Smith graduated high school early and enrolled at Texas A&M in the spring of 2020, ready to put a semester under his belt to prepare for the upcoming season. He caught 40 passes for 491 yards and 10 touchdowns playing for a storied Southlake Carroll football program. Things were all good.
COVID hit and so did hip surgery. Smith was plagued by a labral tear in his hip and used that down time to his advantage. Rehab was successful and he was ready to compete in fall camp. Until his next ‘I’m all good’ moment happened.
Smith tore his ACL during his true freshman season and, while rehabbing, all good struck again. Nothing he knew he couldn’t handle, though. A few setbacks and he was eventually ready for the 2022 season.

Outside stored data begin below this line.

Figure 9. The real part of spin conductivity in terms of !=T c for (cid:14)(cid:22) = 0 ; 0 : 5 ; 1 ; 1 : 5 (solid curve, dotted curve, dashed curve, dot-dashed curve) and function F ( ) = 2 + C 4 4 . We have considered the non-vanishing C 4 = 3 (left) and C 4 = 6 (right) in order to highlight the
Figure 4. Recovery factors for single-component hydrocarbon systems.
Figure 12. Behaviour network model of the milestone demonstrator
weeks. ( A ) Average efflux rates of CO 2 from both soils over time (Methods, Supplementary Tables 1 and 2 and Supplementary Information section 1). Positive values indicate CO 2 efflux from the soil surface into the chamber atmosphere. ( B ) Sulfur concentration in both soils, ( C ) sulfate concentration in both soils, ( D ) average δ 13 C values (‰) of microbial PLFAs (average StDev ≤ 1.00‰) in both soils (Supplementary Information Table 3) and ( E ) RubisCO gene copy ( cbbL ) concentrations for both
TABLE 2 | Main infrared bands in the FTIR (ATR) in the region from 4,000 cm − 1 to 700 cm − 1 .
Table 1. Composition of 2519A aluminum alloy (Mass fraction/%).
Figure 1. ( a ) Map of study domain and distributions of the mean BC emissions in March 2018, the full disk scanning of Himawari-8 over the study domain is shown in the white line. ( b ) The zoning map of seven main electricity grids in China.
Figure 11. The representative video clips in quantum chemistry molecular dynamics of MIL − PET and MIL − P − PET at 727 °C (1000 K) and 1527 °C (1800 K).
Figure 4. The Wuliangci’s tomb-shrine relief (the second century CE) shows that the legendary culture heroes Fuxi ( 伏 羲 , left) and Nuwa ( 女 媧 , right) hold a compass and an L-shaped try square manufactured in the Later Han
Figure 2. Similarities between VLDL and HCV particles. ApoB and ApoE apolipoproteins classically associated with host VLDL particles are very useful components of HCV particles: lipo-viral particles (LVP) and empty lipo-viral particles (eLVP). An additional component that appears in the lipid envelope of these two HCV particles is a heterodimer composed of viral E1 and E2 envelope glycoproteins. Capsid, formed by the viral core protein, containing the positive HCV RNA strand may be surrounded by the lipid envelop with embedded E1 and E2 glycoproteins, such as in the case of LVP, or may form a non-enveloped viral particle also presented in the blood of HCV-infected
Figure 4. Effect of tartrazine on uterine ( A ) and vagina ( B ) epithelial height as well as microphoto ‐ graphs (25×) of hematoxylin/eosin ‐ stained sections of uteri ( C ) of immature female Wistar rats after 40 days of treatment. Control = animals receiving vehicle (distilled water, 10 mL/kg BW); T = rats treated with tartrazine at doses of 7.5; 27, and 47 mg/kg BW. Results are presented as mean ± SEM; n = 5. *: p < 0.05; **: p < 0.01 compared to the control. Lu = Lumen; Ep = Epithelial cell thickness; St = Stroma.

A season which, if all went originally according to plan, would have been his junior season.
“[I was] kind of just trying to find my way back into things, kind of find my groove, my confidence and all that,” Smith said of his first collegiate season of action.
The 2022 season didn’t shake out the way the Aggies expected it. The team went 5-7, missing a Bowl game for the first time since 2008. The experience had been anything but boring for him, but Smith had gone through a lot personally while with the program, so it was time for a change. He entered the portal.
Smith headed north and ended up at Oklahoma where he reunited with tight ends coach Joe Jon Finley, the coach who recruited him to Texas A&M. Oklahoma had been a dream school of his. His sister went there. And it was time for him to do the same.
He was 21 when he got to Norman.
Smith graduated from Oklahoma after playing 10 games and helping the Sooners to a 10-3 record and an appearance in the Alamo Bowl. Yet, he was still waiting in the wings.
So, as Smith says, “It was an easy choice.”
He ended up in San Marcos and things were all good again. Smith didn’t play his first season in San Marcos because of injury and then found himself in front of media on March 29, 2025, when he was asked about his recovery process.
“It’s a lot, honestly. It’s been about a year to this day, actually. It’s a lot of hard work. There’s days when you don’t want to get out of bed and get up and do it, but you’ve just got to. To be in this position, and me standing here right now, I had to put in the work”
There’s never been a ‘give up’ moment for Smith. He knows there’s someone who wants his position and he can’t give up on that.
“I kind of go back and forth on what my why is. It kind of just reverts back to my injuries. I want to keep proving myself, right? I feel like most people in my shoes wouldn't be here. I feel like with all the adversity I’ve been through, I feel like I'm a different person.